- Maylands Location in greater metropolitan Adelaide
- Interactive map of Maylands
- Country: Australia
- State: South Australia
- City: Adelaide
- LGA: City of Norwood Payneham St Peters;
- Location: 4 km (2.5 mi) from Adelaide;
- Established: 1876

Government
- • State electorate: Dunstan;
- • Federal division: Sturt;

Area
- • Total: 0.5 km^{2} (0.19 sq mi)

Population
- • Total: 1,508 (SAL 2021)
- Postcode: 5069
Suburbs around Maylands
| Evandale | Evandale | Payneham South |
| Stepney | Maylands | Trinity Gardens |
| Norwood | Norwood | Beulah Park |

= Maylands, South Australia =

Maylands is a suburb of Adelaide located within the City of Norwood Payneham St Peters, and bound by the main roads Portrush Road and Magill Road.

== History ==
Maylands was named by William Wadham (who married Jane Cooper circa 1852 in Adelaide) and Luke M Cullen, early settlers who sold the land that made up the original town in 1876. There is a Mayland in the English county of Essex from whence the Cooper family emigrated.

Maylands consists of mostly medium density residential properties, predominantly in an east–west elevation with most streets in the suburb oriented north–south. Many of its houses having been built in the late 19th century and early 20th century, there are South Australian examples of colonial, Federation and some art deco architecture. Unlike Stepney, to Maylands' west, the dwellings are usually larger with some remaining homes attached to small market gardens. There are few "workers cottages", but most are found in the north-western section of the suburb.

Some heritage preservation has occurred in the suburb. The then Metropolitan Tramways Trust (or MTT) was converted into a set of unit accommodation by the South Australian Housing Trust. The suburb is also known for the antique stores along Magill Road.

== Landmarks ==
One of the most notable landmarks includes the Maylands Hotel, which is located opposite Cruickshank Reserve on the south eastern corner of the Phillis and Clifton Streets intersection. The hotel remains whereas the Tip-Top Bakery site on the south-western corner of the same intersection was demolished and replaced by townhouses.

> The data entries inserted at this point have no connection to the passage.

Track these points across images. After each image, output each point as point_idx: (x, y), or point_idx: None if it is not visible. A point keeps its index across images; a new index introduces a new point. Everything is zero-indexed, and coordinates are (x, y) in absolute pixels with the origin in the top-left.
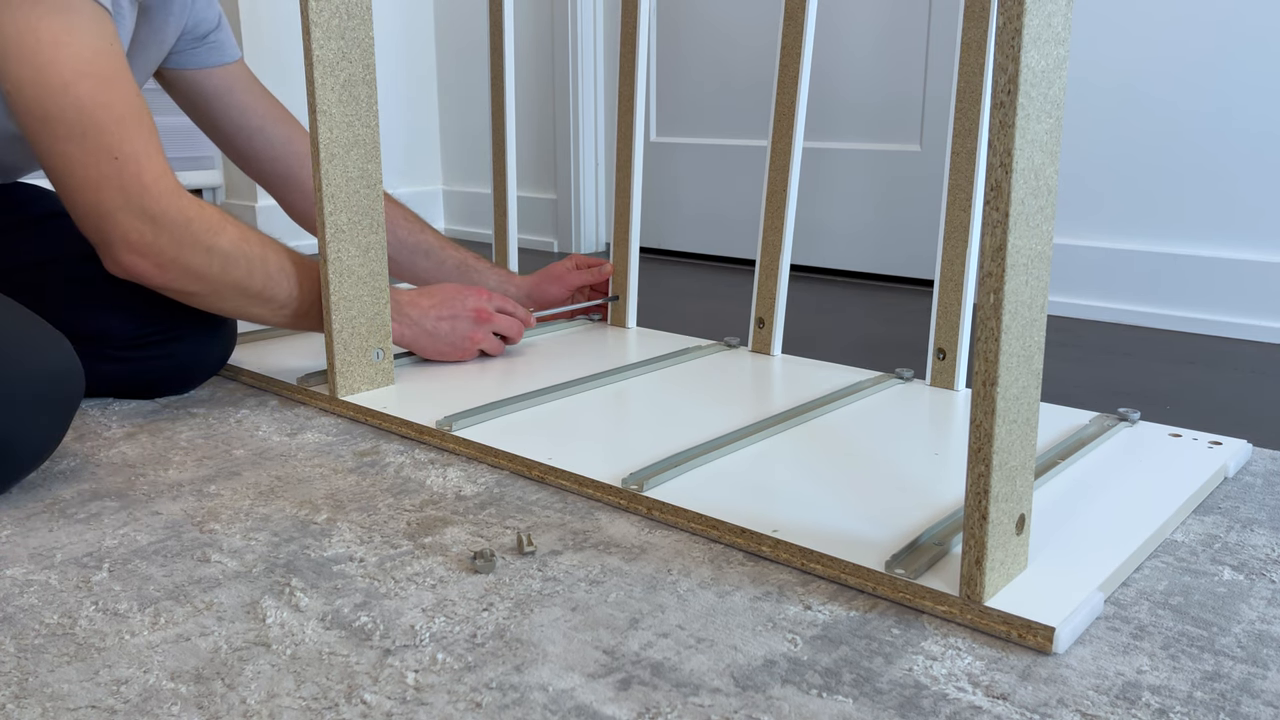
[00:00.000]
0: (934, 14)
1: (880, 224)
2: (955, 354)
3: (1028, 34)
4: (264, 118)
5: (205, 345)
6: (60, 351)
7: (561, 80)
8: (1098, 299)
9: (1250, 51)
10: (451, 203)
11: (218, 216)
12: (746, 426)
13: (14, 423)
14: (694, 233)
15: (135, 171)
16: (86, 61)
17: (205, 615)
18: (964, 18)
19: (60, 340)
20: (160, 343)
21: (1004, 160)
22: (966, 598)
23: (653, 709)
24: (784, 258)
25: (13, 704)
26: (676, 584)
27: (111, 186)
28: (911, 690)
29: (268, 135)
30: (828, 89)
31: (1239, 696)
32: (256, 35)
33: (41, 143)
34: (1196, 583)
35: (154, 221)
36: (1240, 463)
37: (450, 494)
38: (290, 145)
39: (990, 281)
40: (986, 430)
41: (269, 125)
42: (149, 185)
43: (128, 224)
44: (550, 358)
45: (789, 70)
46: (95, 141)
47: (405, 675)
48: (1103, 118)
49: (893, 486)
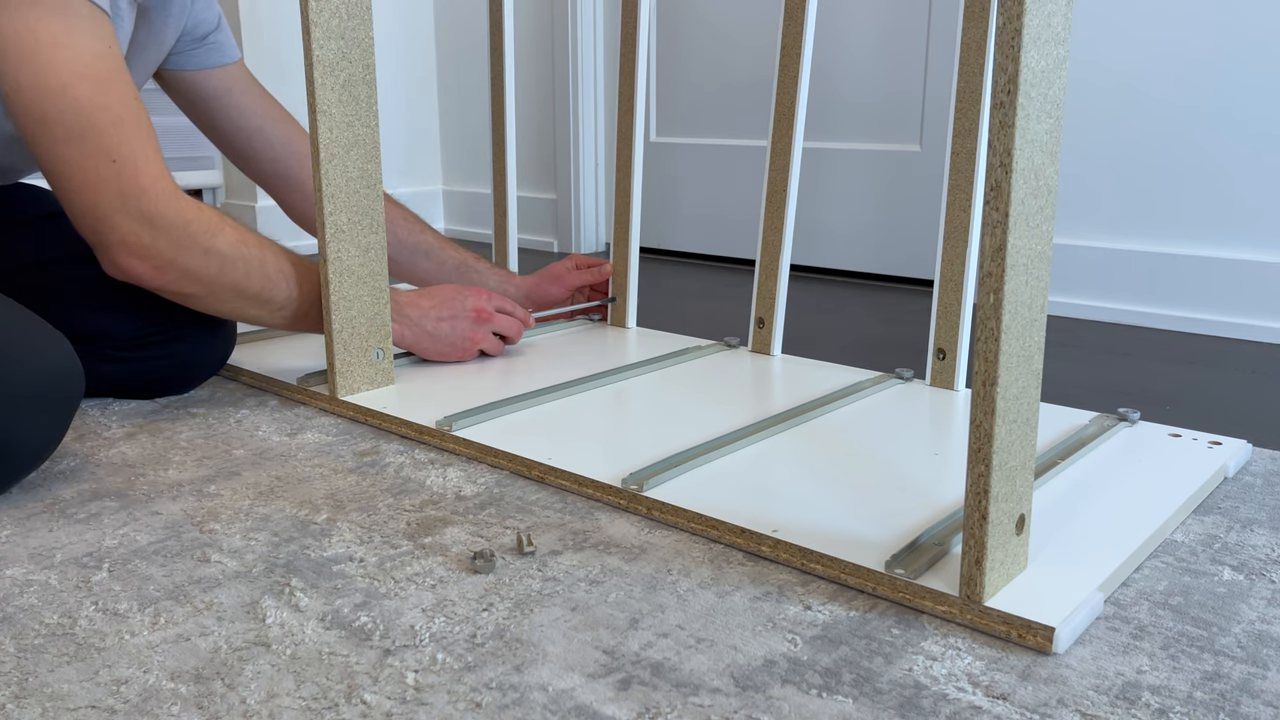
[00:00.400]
0: (934, 14)
1: (880, 224)
2: (955, 354)
3: (1028, 34)
4: (263, 118)
5: (205, 345)
6: (60, 351)
7: (561, 80)
8: (1097, 299)
9: (1250, 51)
10: (451, 203)
11: (216, 219)
12: (746, 426)
13: (14, 423)
14: (694, 233)
15: (133, 174)
16: (85, 64)
17: (205, 615)
18: (964, 18)
19: (60, 340)
20: (160, 343)
21: (1004, 160)
22: (966, 598)
23: (653, 709)
24: (784, 258)
25: (13, 704)
26: (676, 584)
27: (109, 189)
28: (911, 690)
29: (267, 136)
30: (828, 89)
31: (1239, 696)
32: (256, 35)
33: (40, 144)
34: (1196, 583)
35: (151, 224)
36: (1240, 463)
37: (450, 494)
38: (290, 145)
39: (990, 281)
40: (986, 430)
41: (268, 126)
42: (146, 188)
43: (125, 226)
44: (550, 358)
45: (789, 70)
46: (93, 144)
47: (405, 675)
48: (1103, 118)
49: (893, 486)
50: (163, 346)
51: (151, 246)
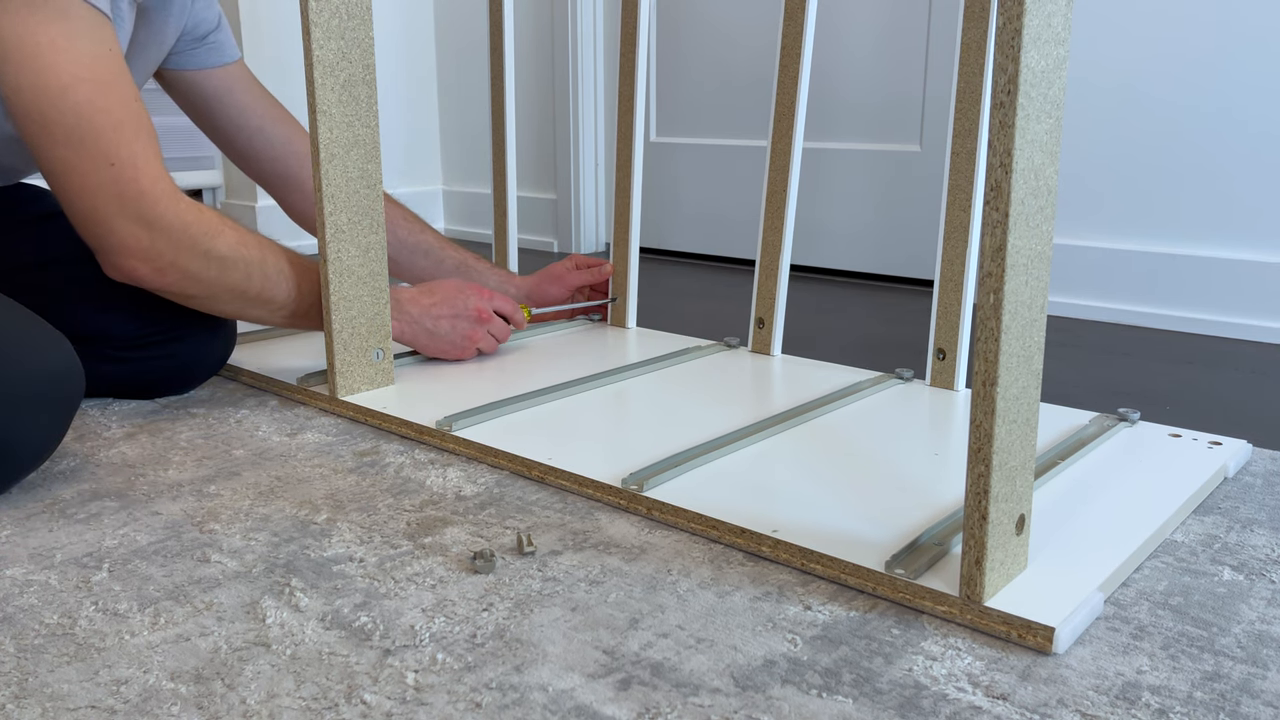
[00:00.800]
0: (934, 14)
1: (880, 224)
2: (955, 354)
3: (1028, 34)
4: (263, 118)
5: (206, 345)
6: (60, 351)
7: (561, 80)
8: (1097, 299)
9: (1250, 51)
10: (451, 203)
11: (215, 220)
12: (746, 426)
13: (14, 422)
14: (694, 233)
15: (132, 177)
16: (85, 66)
17: (205, 615)
18: (964, 18)
19: (60, 340)
20: (161, 343)
21: (1004, 160)
22: (966, 598)
23: (652, 709)
24: (784, 258)
25: (13, 704)
26: (676, 584)
27: (108, 192)
28: (911, 690)
29: (267, 135)
30: (828, 89)
31: (1239, 697)
32: (256, 35)
33: (40, 147)
34: (1196, 583)
35: (151, 227)
36: (1240, 463)
37: (450, 494)
38: (290, 145)
39: (990, 282)
40: (986, 430)
41: (268, 125)
42: (146, 190)
43: (125, 229)
44: (550, 358)
45: (789, 70)
46: (92, 147)
47: (405, 675)
48: (1103, 118)
49: (893, 486)
50: (163, 346)
51: (151, 249)
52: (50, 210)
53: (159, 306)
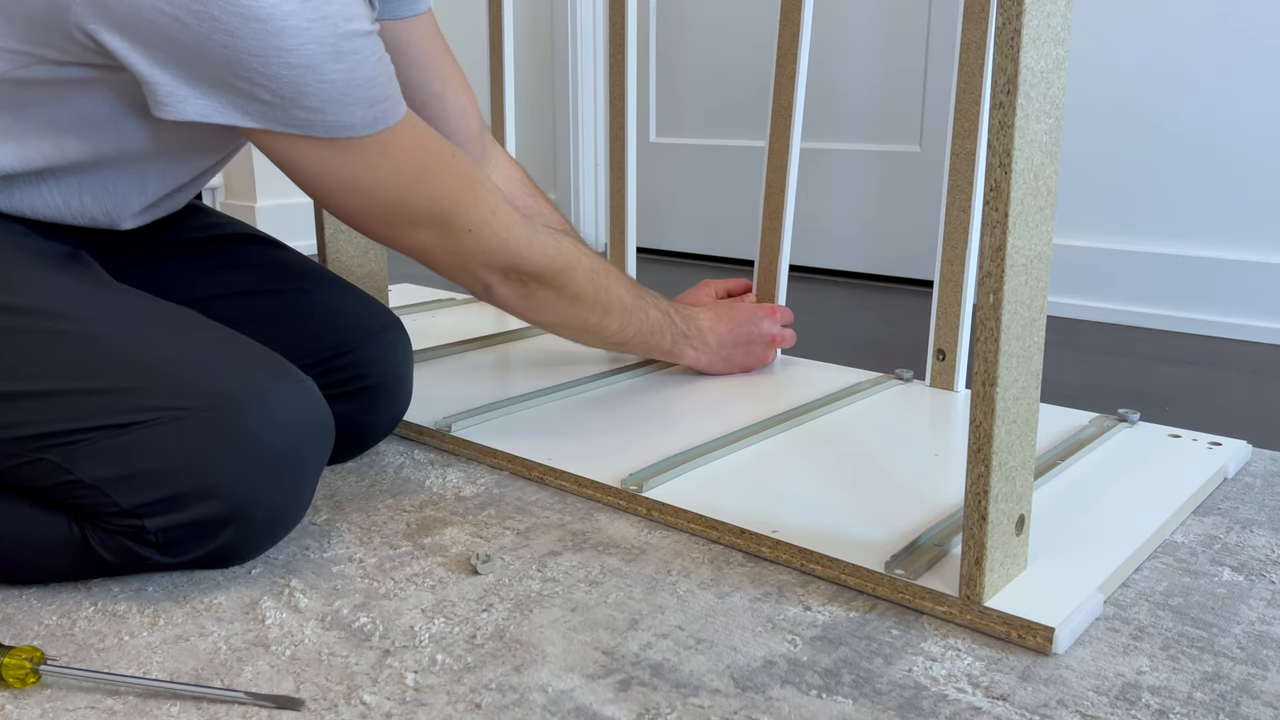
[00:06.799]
0: (934, 14)
1: (880, 224)
2: (955, 354)
3: (1027, 34)
4: (445, 83)
5: (381, 405)
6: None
7: (561, 80)
8: (1097, 299)
9: (1250, 51)
10: None
11: (572, 251)
12: (746, 427)
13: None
14: (693, 233)
15: (489, 234)
16: (418, 162)
17: (204, 616)
18: (963, 18)
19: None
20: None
21: (1003, 160)
22: (966, 598)
23: (652, 710)
24: (783, 258)
25: (12, 704)
26: (676, 585)
27: (470, 254)
28: (911, 691)
29: (445, 105)
30: (827, 89)
31: (1239, 697)
32: None
33: (392, 236)
34: (1196, 583)
35: (517, 270)
36: (1240, 463)
37: (450, 494)
38: (466, 120)
39: (990, 282)
40: (986, 430)
41: (448, 93)
42: (505, 241)
43: (492, 278)
44: (550, 358)
45: (785, 70)
46: (446, 226)
47: (404, 676)
48: (1101, 118)
49: (892, 487)
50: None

The Maylands Hotel has become a popular eatery, with it arguably being off the beaten track and hidden in leafy suburbia. Up until the 1990s, the hotel had a beer garden. With the introduction of poker machines into South Australia, this beer garden was replaced by an extended dining area and poker machine area.

== Politics ==
Maylands is represented in the Dunstan electorate in the Parliament of South Australia, and within the Division of Sturt in the Australian House of Representatives.